Investors and security holders are urged to read the proxy statement/prospectus regarding the proposed business combination transaction if and when it becomes available because it will contain important information. 

You may obtain a free copy of the proxy statement/prospectus (if and when available) and other related documents filed by NYSE Group and the newly formed holding company with the SEC at the SEC's Web site at www.sec.gov.  The proxy statement/prospectus (if and when it becomes available) and the other documents may also be obtained for free by accessing NYSE Group’s Web site at http://www.nyse.com and Euronext’s website at http://www.euronext.com.

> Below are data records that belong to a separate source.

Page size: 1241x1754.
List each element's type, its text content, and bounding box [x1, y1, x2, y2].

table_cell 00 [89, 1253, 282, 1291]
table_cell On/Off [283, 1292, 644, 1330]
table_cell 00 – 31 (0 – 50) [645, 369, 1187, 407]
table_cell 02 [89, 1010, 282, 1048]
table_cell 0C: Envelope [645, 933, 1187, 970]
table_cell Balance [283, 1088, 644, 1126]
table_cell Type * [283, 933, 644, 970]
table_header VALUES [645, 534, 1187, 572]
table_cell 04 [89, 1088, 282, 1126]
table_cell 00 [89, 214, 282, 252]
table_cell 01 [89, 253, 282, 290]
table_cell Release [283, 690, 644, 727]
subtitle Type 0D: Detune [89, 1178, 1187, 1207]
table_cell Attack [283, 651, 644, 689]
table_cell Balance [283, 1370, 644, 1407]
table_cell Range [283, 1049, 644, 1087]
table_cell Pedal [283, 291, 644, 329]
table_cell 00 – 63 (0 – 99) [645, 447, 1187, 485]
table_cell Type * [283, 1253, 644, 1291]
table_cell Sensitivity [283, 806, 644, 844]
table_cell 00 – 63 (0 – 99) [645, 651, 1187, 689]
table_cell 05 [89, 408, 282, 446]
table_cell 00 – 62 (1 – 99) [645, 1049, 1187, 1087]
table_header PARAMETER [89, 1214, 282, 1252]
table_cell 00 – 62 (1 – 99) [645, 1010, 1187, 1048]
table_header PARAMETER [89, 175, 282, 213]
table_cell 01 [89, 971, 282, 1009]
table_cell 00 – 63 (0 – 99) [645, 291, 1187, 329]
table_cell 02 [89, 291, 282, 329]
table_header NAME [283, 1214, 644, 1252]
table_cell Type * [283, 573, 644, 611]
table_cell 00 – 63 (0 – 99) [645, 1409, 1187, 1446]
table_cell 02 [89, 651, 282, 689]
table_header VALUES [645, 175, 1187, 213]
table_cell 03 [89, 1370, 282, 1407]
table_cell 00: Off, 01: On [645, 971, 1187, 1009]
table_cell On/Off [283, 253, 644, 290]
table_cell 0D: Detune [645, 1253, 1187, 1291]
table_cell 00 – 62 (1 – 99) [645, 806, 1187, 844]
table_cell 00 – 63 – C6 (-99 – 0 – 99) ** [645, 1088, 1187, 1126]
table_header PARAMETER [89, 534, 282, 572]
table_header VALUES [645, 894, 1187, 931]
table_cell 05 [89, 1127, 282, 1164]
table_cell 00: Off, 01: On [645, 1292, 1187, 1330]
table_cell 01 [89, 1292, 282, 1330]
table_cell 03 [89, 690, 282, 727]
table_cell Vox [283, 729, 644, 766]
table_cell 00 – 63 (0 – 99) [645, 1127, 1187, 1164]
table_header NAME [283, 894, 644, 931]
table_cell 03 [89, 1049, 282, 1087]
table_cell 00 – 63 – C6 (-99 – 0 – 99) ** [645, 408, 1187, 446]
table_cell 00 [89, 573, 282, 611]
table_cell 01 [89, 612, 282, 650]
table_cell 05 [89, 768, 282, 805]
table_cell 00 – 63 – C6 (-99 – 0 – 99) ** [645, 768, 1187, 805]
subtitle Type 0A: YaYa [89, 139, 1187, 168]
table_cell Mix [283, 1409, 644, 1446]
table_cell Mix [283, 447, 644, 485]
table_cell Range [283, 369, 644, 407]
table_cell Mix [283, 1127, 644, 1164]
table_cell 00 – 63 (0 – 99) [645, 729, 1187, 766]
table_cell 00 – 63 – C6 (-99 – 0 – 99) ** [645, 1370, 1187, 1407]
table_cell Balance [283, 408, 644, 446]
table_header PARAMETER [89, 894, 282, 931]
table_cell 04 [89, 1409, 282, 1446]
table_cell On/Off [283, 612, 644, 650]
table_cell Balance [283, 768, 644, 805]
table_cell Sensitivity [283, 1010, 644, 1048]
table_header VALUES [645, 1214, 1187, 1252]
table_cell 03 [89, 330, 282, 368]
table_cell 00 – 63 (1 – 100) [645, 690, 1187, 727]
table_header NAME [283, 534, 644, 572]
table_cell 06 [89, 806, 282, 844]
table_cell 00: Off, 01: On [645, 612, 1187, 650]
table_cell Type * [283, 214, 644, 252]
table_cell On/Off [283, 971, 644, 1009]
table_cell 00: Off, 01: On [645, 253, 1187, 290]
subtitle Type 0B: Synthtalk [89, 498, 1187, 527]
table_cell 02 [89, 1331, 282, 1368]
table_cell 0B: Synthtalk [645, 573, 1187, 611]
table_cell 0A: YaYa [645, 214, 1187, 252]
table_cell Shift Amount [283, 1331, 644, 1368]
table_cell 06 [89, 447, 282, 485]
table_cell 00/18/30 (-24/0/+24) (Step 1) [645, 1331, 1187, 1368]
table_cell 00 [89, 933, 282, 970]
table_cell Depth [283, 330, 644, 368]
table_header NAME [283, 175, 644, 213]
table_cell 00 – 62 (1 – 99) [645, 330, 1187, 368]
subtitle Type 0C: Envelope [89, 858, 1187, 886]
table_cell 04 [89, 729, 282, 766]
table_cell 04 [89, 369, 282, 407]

NYSE Group and its directors and executive officers and other members of management and employees may be deemed to be participants in the solicitation of proxies from NYSE Group stockholders in respect of the proposed business combination transaction.  You can find information about NYSE Group's executive officers and directors in NYSE Group's definitive proxy statement filed with the SEC on April 11, 2006.  You can obtain free copies of these documents and of the proxy statement prospectus (when it becomes available) from NYSE Group by contacting its investor relations department. Additional information regarding the interests of such potential participants will be included in the proxy statement/prospectus and the other relevant documents filed with the SEC when they become available.